Ces interrogations suscitées par nos observations cliniques nous amènent à énoncer la problématique du placement de la personne âgée en institution :

Dans la recherche de causalité, le placement en institution qui intervient bien souvent en situation d’urgence et parfois en dehors de l’approbation de la personne concernée, semblerait jouer un rôle prépondérant dans ce passage du désordre au refus. Cette corrélation entre comportement et institutionnalisation soulève plusieurs questions :

  • Pourquoi cet événement du placement en institution entraîne chez certains sujets âgés une incapacité à affronter cette nouvelle épreuve, comme si toutes les ressources internes nécessaires pour permettre un travail d’élaboration, étaient anéanties, empêchant tout remaniement psychique et le conduisant vers la mort.
  • Le corps de l’âgé ne devient-il pas l’élément indispensable, le médiateur, dans cet acte violent qu’est le refus alimentaire, pour la compréhension de sa souffrance, de son désir de non-vivre ?
  • L’absence de paroles, la violence du refus alimentaire, interpellent l’environnement du sujet. Comment se situe l’équipe soignante, la famille, dans cette relation angoissante ?

Pour tenter de répondre à ces questions nous nous appuierons sur notre pré-enquête, puis sur nos observations en milieu hospitalier :

  • Le refus alimentaire survient souvent dans un contexte de placement vécu comme traumatique, provoquant une déstabilisation supplémentaire sur un monde interne déjà fragilisé.
  • Le refus alimentaire est en lien avec le refus «de tout».
  • L'environnement affectif et social a une place importante dans le travail d'élaboration de la personne.

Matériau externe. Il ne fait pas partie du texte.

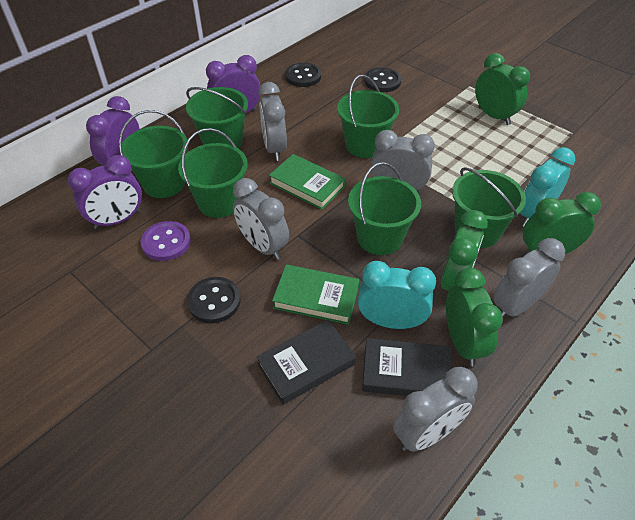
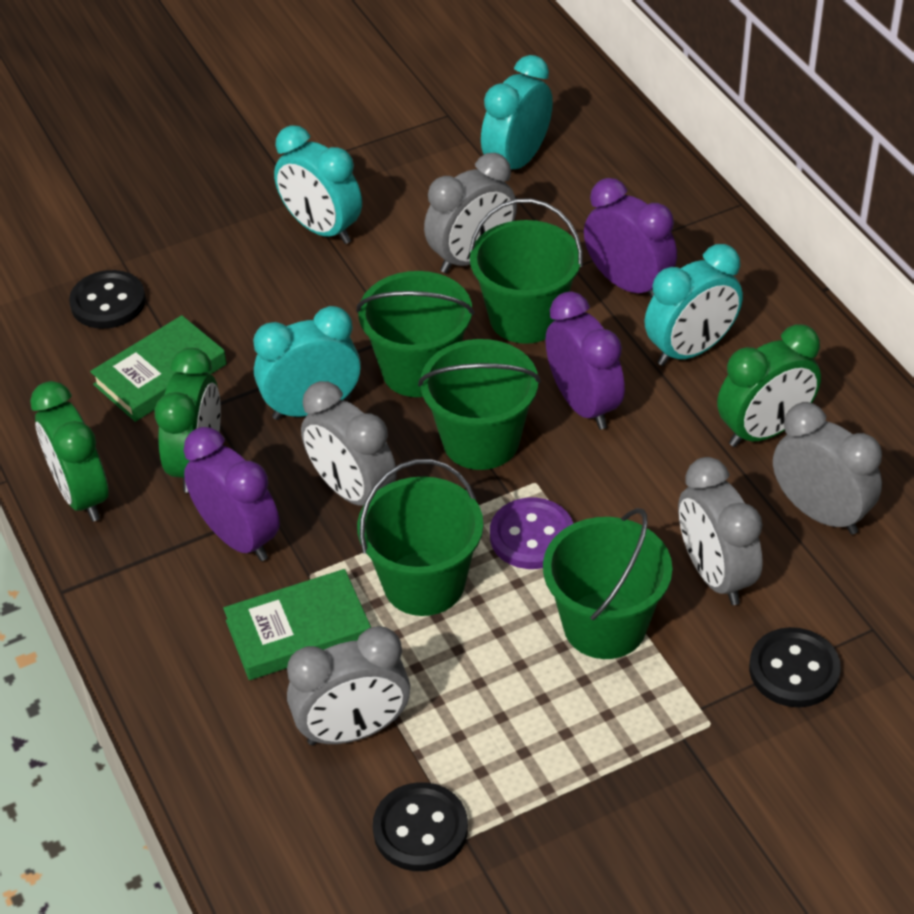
black book: 2 -> 0
green bucket: 6 -> 5
green clock: 4 -> 3
turquoise clock: 2 -> 4

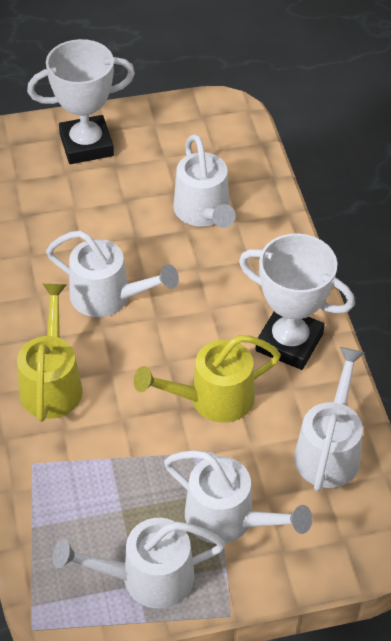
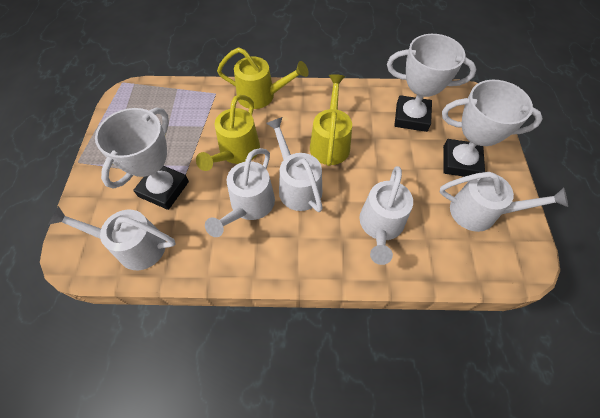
white trophy: 2 -> 3
yellow watering can: 2 -> 3

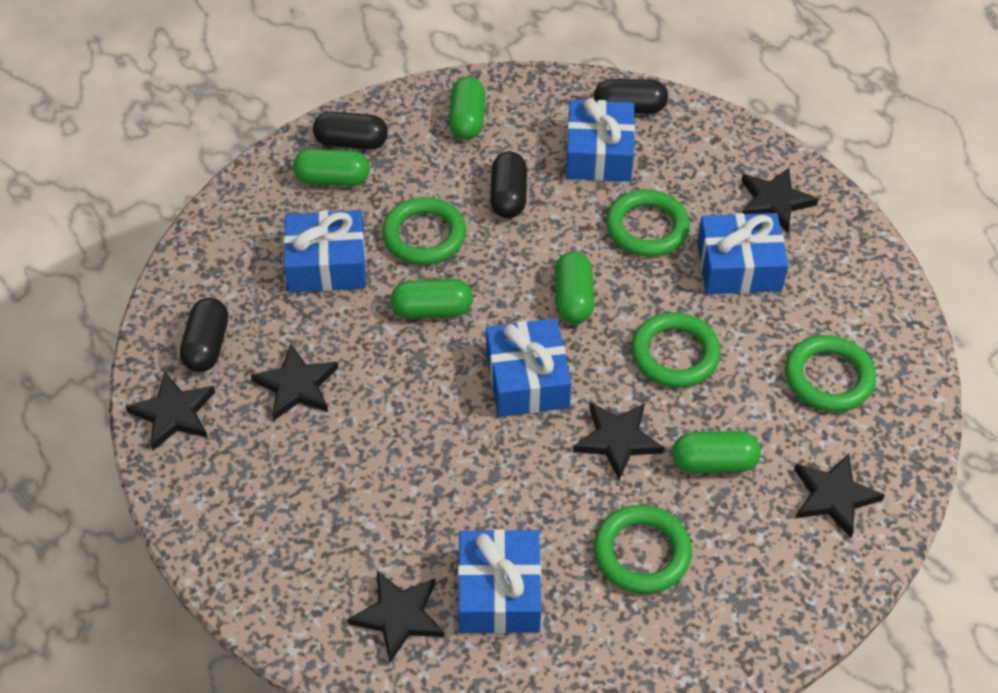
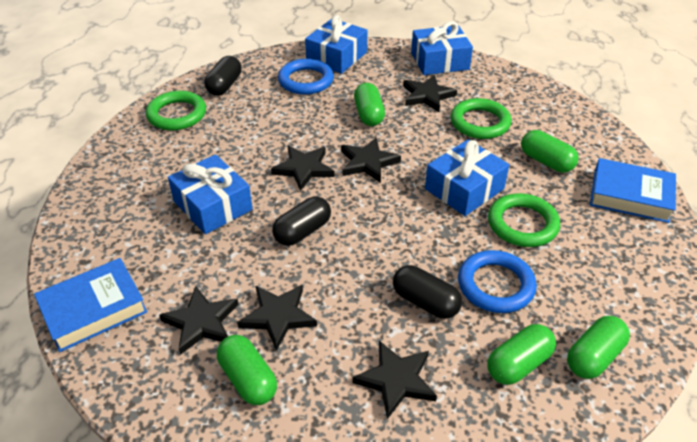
black capsule: 4 -> 3
blue book: 0 -> 2
blue gift: 5 -> 4
blue ring: 0 -> 2
green ring: 5 -> 3

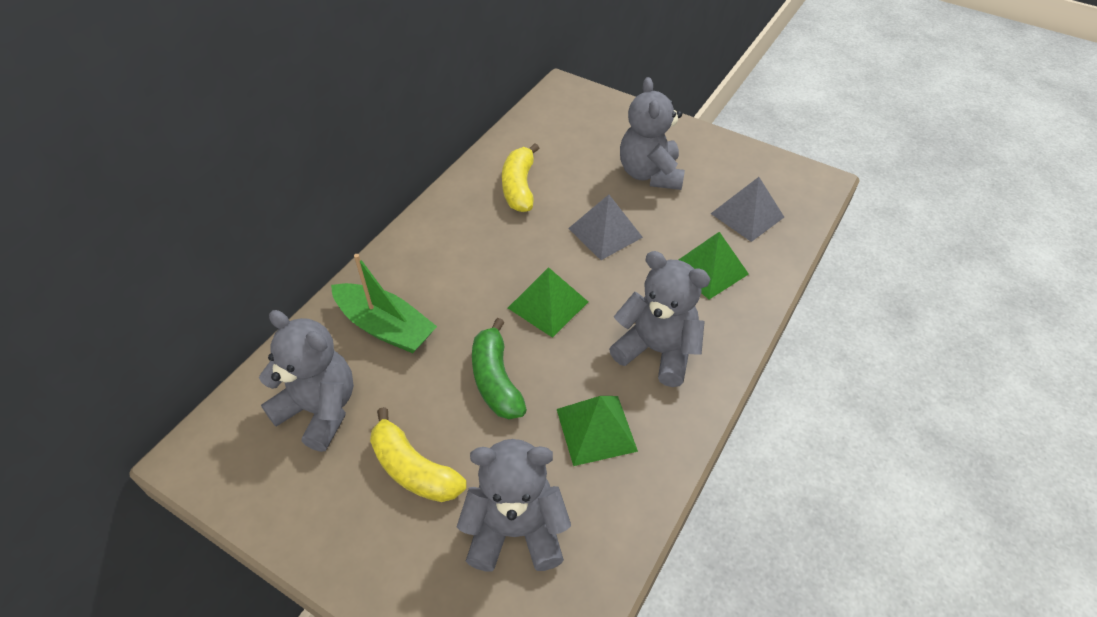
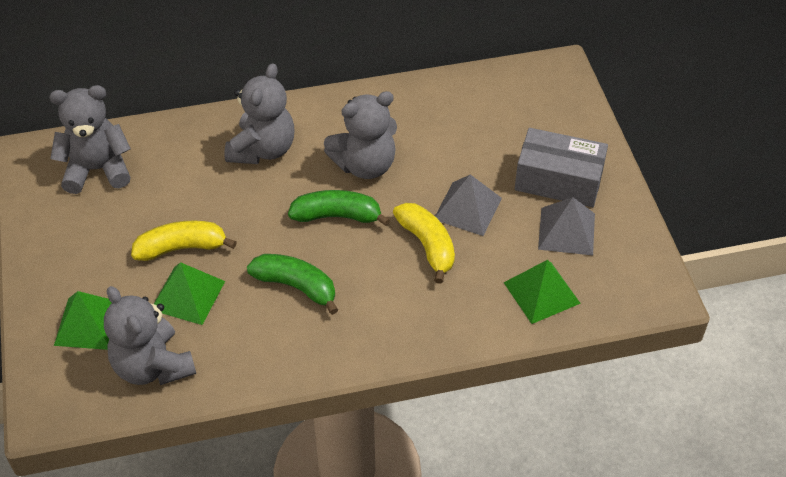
green banana: 1 -> 2
green boat: 1 -> 0
grey box: 0 -> 1

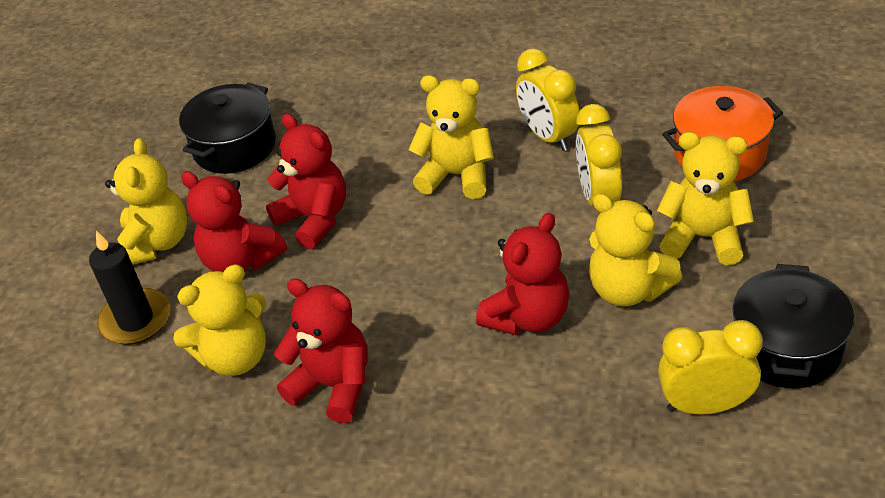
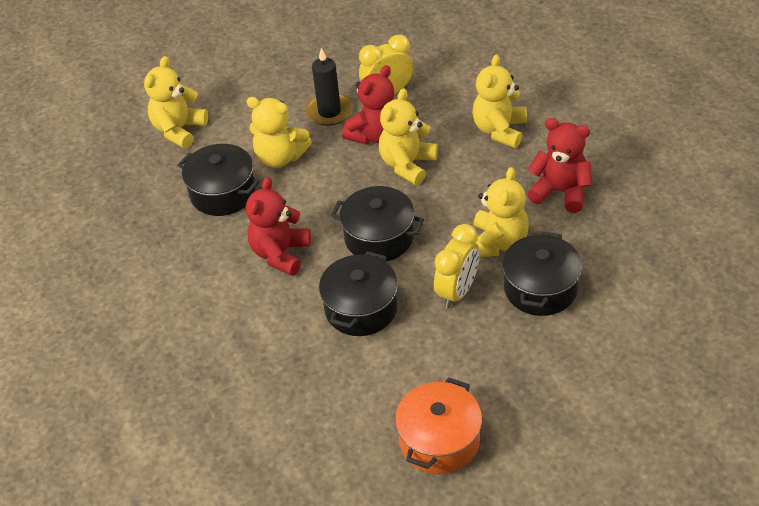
black pot: 2 -> 4
red teddy bear: 4 -> 3
yellow clock: 3 -> 2

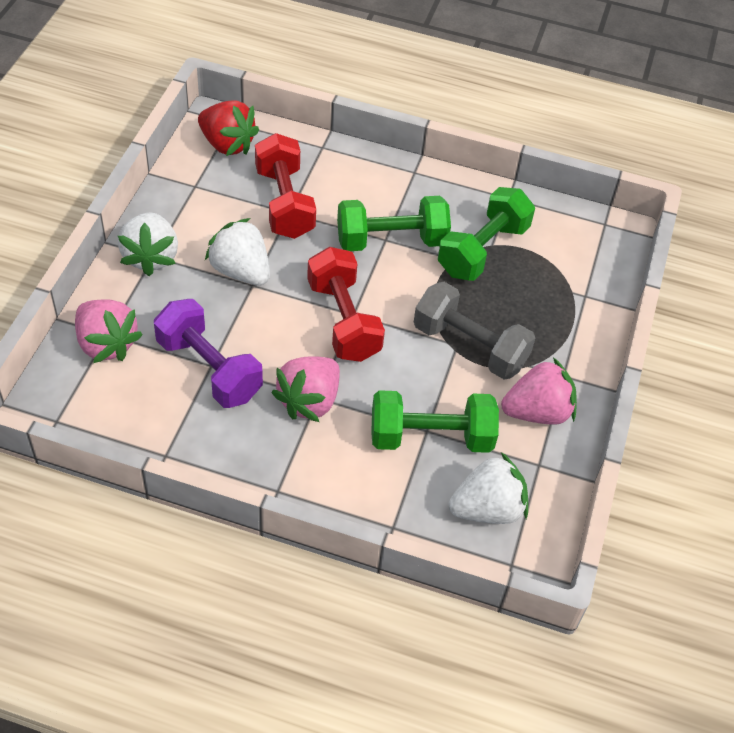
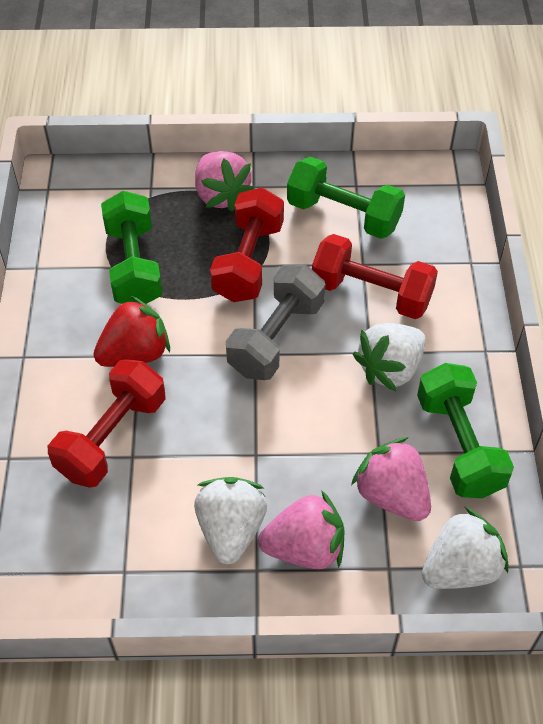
purple dumbbell: 1 -> 0
red dumbbell: 2 -> 3

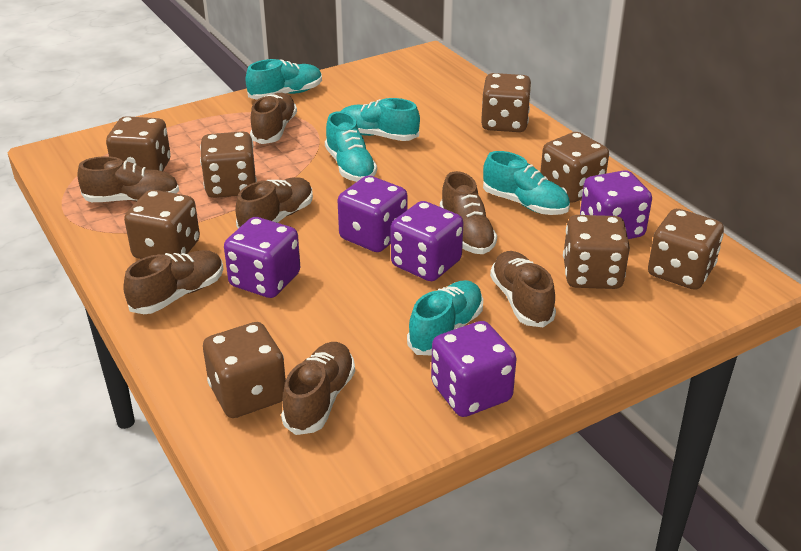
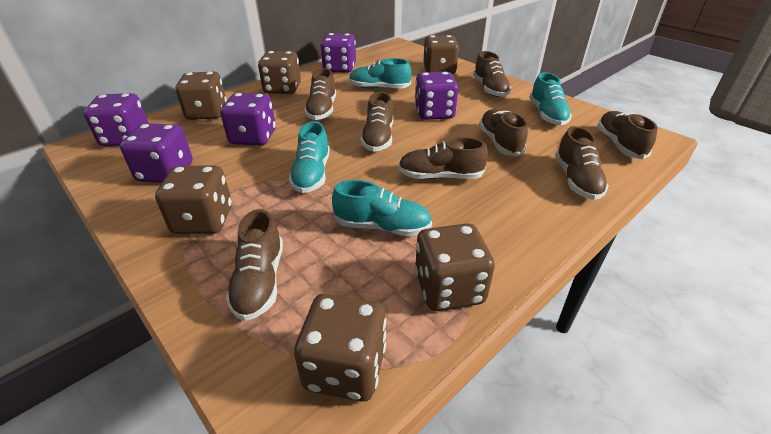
brown dice: 8 -> 6
brown shoe: 7 -> 8
turquoise shoe: 5 -> 4

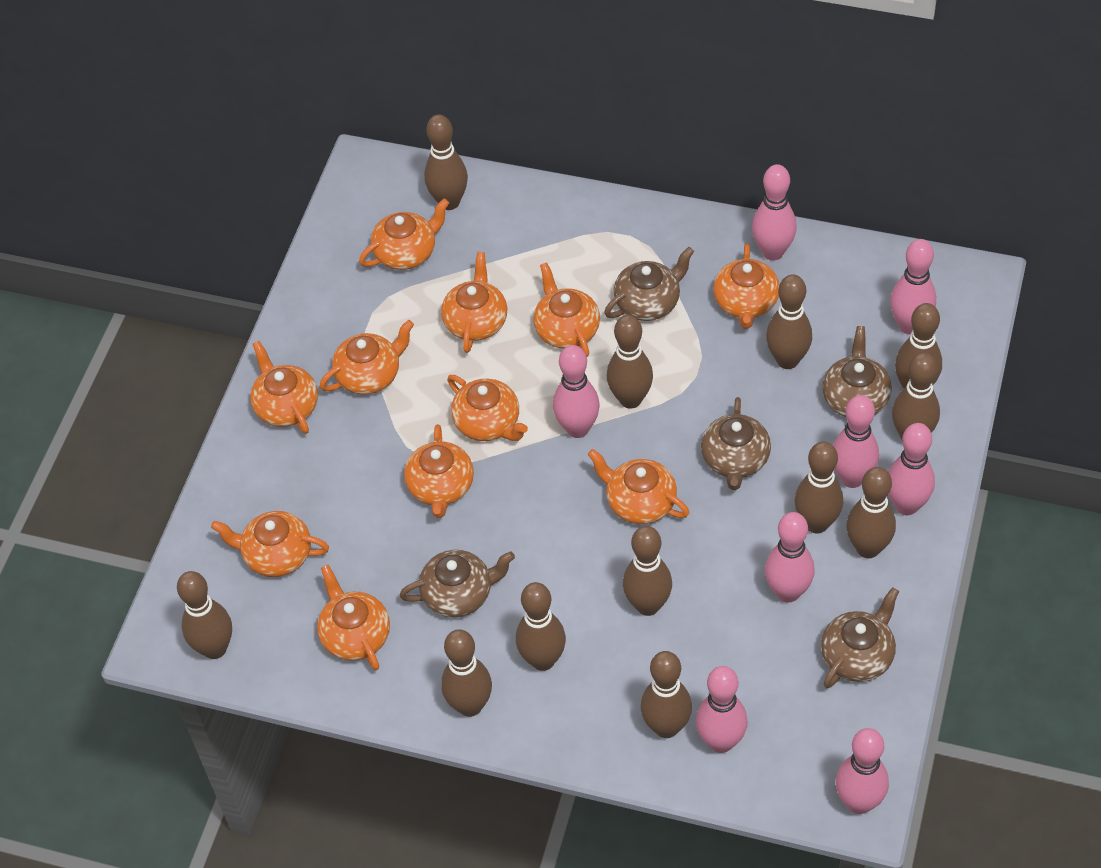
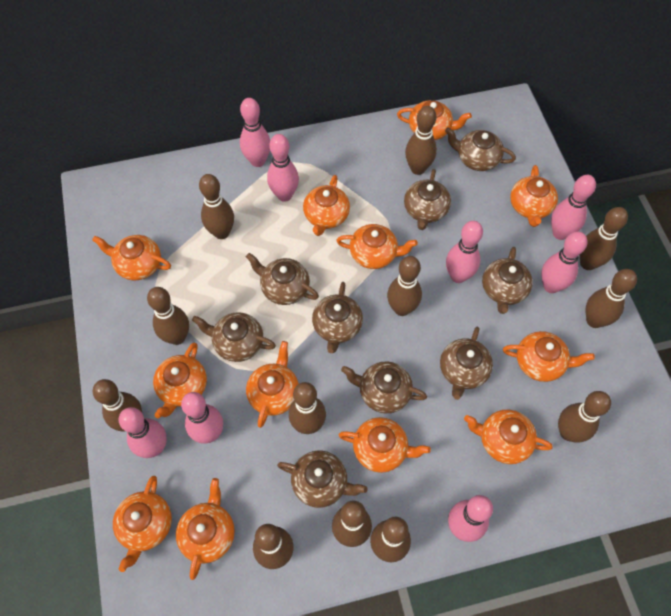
brown teapot: 5 -> 9
orange teapot: 11 -> 12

L'hypothèse que nous avons élaborée à la lumière de nos différentes observations est la suivante :

Dans un contexte de dépendance de la personne âgée, la démarche de décision de son placement en institution, assumée essentiellement par d'autres qu'elle, fait rupture dans la destinée (dont elle s'était constituée une représentation en lien avec le travail de l'identification, de la projection et l'ensemble de ses défenses contre l'idée de mourir) qu'elle avait engagée pour elle. Le refus alimentaire serait le mode d'expression adressé à l'autre du refus de se voir brutalement déplacé de sa destinée et dépossédée de sa mort. Par autoprotection contre cet événement vécu comme traumatisant survenant sur un monde interne déjà fragilisé par les crises successives, la personne âgée convoque la défense maniaque pour sauvegarder un espace psychique qui a pour fonction d'élaborer les questions de sa destinée, de sa fin de vie, pour pouvoir resignifier son désir de non-vivre.

De cette hypothèse se dégagent plusieurs propositions que nous allons mettre à l'épreuve de la théorie psychanalytique et de nos observations cliniques. Notre travail de recherche se situe dans le contexte de placement de la personne âgée en institution hospitalière. Dans la majorité des cas observés, la famille, l'environnement ou une autre institution, sont responsables de ce placement. Les facteurs déterminants sont souvent la maladie, une chute, un état dépressif. L'âgé ne trouve plus sa place au sein de ce nouvel environnement où il est pris en charge, dégagé de toute responsabilité dans les actes quotidiens.